* [SOURCE INFORMATION]

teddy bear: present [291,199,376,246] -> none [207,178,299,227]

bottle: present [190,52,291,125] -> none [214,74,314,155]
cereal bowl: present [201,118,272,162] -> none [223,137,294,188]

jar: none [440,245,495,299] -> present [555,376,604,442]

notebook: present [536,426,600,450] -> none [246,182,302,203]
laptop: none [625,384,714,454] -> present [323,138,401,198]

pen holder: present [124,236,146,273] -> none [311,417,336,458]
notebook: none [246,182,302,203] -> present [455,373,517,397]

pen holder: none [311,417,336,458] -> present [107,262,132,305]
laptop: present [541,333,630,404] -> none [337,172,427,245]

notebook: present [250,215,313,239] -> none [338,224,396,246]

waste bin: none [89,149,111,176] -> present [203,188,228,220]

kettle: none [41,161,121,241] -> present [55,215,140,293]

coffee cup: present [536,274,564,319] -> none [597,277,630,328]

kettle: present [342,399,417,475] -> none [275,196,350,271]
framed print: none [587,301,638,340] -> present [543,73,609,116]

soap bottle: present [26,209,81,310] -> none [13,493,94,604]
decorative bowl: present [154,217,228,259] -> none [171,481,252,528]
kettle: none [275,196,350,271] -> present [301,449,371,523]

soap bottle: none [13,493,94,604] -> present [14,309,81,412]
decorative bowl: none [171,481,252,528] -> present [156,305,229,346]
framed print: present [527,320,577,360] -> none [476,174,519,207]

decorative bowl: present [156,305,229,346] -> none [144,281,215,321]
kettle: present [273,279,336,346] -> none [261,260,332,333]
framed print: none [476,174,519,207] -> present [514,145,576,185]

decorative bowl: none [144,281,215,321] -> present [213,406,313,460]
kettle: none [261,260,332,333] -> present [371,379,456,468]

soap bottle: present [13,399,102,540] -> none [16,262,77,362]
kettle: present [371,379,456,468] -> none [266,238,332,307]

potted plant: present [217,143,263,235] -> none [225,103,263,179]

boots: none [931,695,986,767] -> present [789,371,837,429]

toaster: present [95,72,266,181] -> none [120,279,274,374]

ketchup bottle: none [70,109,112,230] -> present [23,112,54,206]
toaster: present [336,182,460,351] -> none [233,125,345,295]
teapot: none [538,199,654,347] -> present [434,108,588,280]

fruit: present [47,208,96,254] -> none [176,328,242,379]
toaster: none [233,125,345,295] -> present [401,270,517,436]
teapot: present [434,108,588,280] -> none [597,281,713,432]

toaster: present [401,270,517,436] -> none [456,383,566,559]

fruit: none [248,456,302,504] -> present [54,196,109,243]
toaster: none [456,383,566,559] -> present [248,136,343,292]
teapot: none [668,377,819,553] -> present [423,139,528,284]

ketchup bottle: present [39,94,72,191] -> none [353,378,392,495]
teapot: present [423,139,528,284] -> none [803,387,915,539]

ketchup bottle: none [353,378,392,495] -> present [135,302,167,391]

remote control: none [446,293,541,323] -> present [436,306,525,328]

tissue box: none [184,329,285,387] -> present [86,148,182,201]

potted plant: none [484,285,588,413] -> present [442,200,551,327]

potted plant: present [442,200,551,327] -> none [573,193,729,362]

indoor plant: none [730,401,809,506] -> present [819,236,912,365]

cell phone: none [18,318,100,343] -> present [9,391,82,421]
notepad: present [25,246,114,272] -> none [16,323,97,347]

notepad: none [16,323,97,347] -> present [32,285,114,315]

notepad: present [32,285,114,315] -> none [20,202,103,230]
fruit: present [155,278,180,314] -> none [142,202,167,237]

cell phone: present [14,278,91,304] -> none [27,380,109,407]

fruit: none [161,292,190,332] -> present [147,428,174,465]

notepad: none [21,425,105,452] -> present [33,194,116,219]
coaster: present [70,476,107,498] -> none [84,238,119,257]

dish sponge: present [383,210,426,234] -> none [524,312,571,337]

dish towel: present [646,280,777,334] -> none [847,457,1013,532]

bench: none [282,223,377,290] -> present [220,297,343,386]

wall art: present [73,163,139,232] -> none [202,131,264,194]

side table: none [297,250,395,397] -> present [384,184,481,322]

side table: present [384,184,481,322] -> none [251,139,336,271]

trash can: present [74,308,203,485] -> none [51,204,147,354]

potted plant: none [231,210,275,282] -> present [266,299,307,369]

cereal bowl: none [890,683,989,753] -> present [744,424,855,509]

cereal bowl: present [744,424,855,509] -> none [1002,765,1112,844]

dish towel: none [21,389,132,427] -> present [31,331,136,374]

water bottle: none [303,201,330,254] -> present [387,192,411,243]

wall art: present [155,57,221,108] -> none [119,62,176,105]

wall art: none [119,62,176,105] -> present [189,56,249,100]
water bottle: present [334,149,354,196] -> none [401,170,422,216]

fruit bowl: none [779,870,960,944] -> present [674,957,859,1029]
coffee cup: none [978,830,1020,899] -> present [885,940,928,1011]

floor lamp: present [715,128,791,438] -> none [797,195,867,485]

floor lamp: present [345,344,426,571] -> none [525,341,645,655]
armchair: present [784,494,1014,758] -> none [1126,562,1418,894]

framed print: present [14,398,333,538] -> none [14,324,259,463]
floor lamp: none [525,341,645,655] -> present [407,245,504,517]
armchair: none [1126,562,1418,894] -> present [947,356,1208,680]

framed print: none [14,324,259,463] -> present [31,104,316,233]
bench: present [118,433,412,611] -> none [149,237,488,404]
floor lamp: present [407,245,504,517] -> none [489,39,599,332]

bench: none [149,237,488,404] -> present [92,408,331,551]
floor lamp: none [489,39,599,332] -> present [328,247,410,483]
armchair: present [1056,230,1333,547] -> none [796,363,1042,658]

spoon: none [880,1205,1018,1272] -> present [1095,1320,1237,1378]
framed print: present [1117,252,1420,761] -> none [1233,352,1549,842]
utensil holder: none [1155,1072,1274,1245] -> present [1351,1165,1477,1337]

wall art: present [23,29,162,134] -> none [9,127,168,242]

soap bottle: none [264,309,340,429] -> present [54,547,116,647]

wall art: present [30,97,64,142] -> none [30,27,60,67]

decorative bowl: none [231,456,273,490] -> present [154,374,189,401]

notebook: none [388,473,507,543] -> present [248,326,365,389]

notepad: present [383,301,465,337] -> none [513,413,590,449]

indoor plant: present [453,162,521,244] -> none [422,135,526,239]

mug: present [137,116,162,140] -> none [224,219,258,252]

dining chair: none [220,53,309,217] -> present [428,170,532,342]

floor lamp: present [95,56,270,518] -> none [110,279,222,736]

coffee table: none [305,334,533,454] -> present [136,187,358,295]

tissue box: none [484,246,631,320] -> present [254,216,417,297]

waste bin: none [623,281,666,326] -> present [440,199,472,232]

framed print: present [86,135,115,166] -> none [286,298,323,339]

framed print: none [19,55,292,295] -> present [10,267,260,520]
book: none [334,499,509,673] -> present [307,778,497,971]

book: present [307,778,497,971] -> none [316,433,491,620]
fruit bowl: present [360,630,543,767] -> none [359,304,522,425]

* [EXERCISE DESCRIPTION] Exact copies of the lines from the start of the data up to the line holding "potted plant: present [217,143,263,235]", both included, are all that is needed.

* [TASK ANSWER]
teddy bear: present [291,199,376,246] -> none [207,178,299,227]

bottle: present [190,52,291,125] -> none [214,74,314,155]
cereal bowl: present [201,118,272,162] -> none [223,137,294,188]

jar: none [440,245,495,299] -> present [555,376,604,442]

notebook: present [536,426,600,450] -> none [246,182,302,203]
laptop: none [625,384,714,454] -> present [323,138,401,198]

pen holder: present [124,236,146,273] -> none [311,417,336,458]
notebook: none [246,182,302,203] -> present [455,373,517,397]

pen holder: none [311,417,336,458] -> present [107,262,132,305]
laptop: present [541,333,630,404] -> none [337,172,427,245]

notebook: present [250,215,313,239] -> none [338,224,396,246]

waste bin: none [89,149,111,176] -> present [203,188,228,220]

kettle: none [41,161,121,241] -> present [55,215,140,293]

coffee cup: present [536,274,564,319] -> none [597,277,630,328]

kettle: present [342,399,417,475] -> none [275,196,350,271]
framed print: none [587,301,638,340] -> present [543,73,609,116]

soap bottle: present [26,209,81,310] -> none [13,493,94,604]
decorative bowl: present [154,217,228,259] -> none [171,481,252,528]
kettle: none [275,196,350,271] -> present [301,449,371,523]

soap bottle: none [13,493,94,604] -> present [14,309,81,412]
decorative bowl: none [171,481,252,528] -> present [156,305,229,346]
framed print: present [527,320,577,360] -> none [476,174,519,207]

decorative bowl: present [156,305,229,346] -> none [144,281,215,321]
kettle: present [273,279,336,346] -> none [261,260,332,333]
framed print: none [476,174,519,207] -> present [514,145,576,185]

decorative bowl: none [144,281,215,321] -> present [213,406,313,460]
kettle: none [261,260,332,333] -> present [371,379,456,468]

soap bottle: present [13,399,102,540] -> none [16,262,77,362]
kettle: present [371,379,456,468] -> none [266,238,332,307]

potted plant: present [217,143,263,235] -> none [225,103,263,179]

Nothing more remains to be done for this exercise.